[Dataset entries]
* * * * * * *
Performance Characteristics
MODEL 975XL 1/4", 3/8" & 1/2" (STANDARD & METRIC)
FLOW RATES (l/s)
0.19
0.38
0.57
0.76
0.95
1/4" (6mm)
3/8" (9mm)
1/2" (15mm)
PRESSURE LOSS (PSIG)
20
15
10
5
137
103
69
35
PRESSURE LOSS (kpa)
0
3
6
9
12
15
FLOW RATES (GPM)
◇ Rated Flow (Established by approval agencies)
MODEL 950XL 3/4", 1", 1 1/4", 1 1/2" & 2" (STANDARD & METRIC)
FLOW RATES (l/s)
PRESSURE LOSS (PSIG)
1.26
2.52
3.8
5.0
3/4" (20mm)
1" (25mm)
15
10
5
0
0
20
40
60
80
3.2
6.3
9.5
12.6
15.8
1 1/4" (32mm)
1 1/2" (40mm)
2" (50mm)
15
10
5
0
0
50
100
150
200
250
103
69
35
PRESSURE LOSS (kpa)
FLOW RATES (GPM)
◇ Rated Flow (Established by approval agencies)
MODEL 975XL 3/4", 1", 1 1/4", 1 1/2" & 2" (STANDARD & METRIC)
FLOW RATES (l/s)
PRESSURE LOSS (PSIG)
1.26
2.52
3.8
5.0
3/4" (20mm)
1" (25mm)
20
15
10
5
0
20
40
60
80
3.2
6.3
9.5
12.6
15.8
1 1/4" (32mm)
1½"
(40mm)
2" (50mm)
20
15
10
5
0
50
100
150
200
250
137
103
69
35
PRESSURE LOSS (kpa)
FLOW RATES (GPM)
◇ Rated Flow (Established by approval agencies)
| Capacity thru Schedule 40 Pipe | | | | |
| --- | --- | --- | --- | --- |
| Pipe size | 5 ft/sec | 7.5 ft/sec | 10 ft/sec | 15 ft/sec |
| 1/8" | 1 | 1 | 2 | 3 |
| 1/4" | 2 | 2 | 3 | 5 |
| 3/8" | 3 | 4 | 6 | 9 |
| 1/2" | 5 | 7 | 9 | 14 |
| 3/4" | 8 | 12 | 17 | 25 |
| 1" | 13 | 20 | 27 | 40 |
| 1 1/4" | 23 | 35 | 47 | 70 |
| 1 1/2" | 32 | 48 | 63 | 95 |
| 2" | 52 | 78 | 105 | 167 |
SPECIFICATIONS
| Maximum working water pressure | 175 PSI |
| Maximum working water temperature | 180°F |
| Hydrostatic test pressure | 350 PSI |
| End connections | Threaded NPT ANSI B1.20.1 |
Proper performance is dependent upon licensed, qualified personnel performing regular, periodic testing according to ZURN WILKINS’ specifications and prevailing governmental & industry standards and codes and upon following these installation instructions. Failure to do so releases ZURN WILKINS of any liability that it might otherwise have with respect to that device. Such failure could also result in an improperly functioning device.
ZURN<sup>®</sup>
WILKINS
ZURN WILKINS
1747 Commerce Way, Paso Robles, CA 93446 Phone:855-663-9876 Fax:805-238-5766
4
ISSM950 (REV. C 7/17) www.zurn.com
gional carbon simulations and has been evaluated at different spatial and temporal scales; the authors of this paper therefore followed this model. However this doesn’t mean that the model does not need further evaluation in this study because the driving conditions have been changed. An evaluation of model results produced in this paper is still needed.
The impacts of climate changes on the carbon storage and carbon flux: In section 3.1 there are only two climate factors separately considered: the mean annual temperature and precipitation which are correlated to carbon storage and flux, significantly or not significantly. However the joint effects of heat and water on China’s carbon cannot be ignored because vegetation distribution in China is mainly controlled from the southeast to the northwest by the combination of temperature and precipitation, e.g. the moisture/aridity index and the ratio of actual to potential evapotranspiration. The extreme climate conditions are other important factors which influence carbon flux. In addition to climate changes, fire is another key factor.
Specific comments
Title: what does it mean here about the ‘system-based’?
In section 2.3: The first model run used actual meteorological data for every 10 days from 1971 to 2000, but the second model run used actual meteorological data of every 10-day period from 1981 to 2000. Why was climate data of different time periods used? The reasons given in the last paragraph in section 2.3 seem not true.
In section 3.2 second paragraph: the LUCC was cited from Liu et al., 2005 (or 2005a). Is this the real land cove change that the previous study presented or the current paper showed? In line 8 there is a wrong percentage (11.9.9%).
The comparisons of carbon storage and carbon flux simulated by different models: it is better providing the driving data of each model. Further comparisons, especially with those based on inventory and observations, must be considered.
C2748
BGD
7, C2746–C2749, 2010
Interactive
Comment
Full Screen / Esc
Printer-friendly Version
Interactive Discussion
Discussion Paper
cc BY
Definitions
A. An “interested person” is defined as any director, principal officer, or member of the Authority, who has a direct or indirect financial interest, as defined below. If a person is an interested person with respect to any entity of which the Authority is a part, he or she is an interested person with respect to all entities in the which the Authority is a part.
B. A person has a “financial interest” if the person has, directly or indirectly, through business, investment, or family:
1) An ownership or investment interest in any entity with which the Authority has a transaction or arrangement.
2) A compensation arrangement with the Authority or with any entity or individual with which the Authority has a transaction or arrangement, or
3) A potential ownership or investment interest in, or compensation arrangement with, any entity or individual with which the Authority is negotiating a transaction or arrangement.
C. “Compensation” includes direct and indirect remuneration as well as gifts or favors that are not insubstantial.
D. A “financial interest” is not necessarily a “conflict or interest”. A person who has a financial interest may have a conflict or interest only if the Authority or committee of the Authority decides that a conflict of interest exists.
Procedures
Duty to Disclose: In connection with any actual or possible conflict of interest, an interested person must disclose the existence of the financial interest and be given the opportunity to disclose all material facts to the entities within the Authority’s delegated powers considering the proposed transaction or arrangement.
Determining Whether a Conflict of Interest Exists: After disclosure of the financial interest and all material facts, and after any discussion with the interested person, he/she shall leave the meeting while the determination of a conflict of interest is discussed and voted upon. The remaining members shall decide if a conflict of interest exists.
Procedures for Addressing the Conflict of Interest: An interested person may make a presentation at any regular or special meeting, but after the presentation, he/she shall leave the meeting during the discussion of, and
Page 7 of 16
* * * * * * *
# Task to carry out
Return exactly, and only, the lines above starting at the line that contains "ISSM950 (REV. C 7/17) www.zurn.com" and ending at the line that contains "gional carbon simulations".

# Output for this task
ISSM950 (REV. C 7/17) www.zurn.com
gional carbon simulations and has been evaluated at different spatial and temporal scales; the authors of this paper therefore followed this model. However this doesn’t mean that the model does not need further evaluation in this study because the driving conditions have been changed. An evaluation of model results produced in this paper is still needed.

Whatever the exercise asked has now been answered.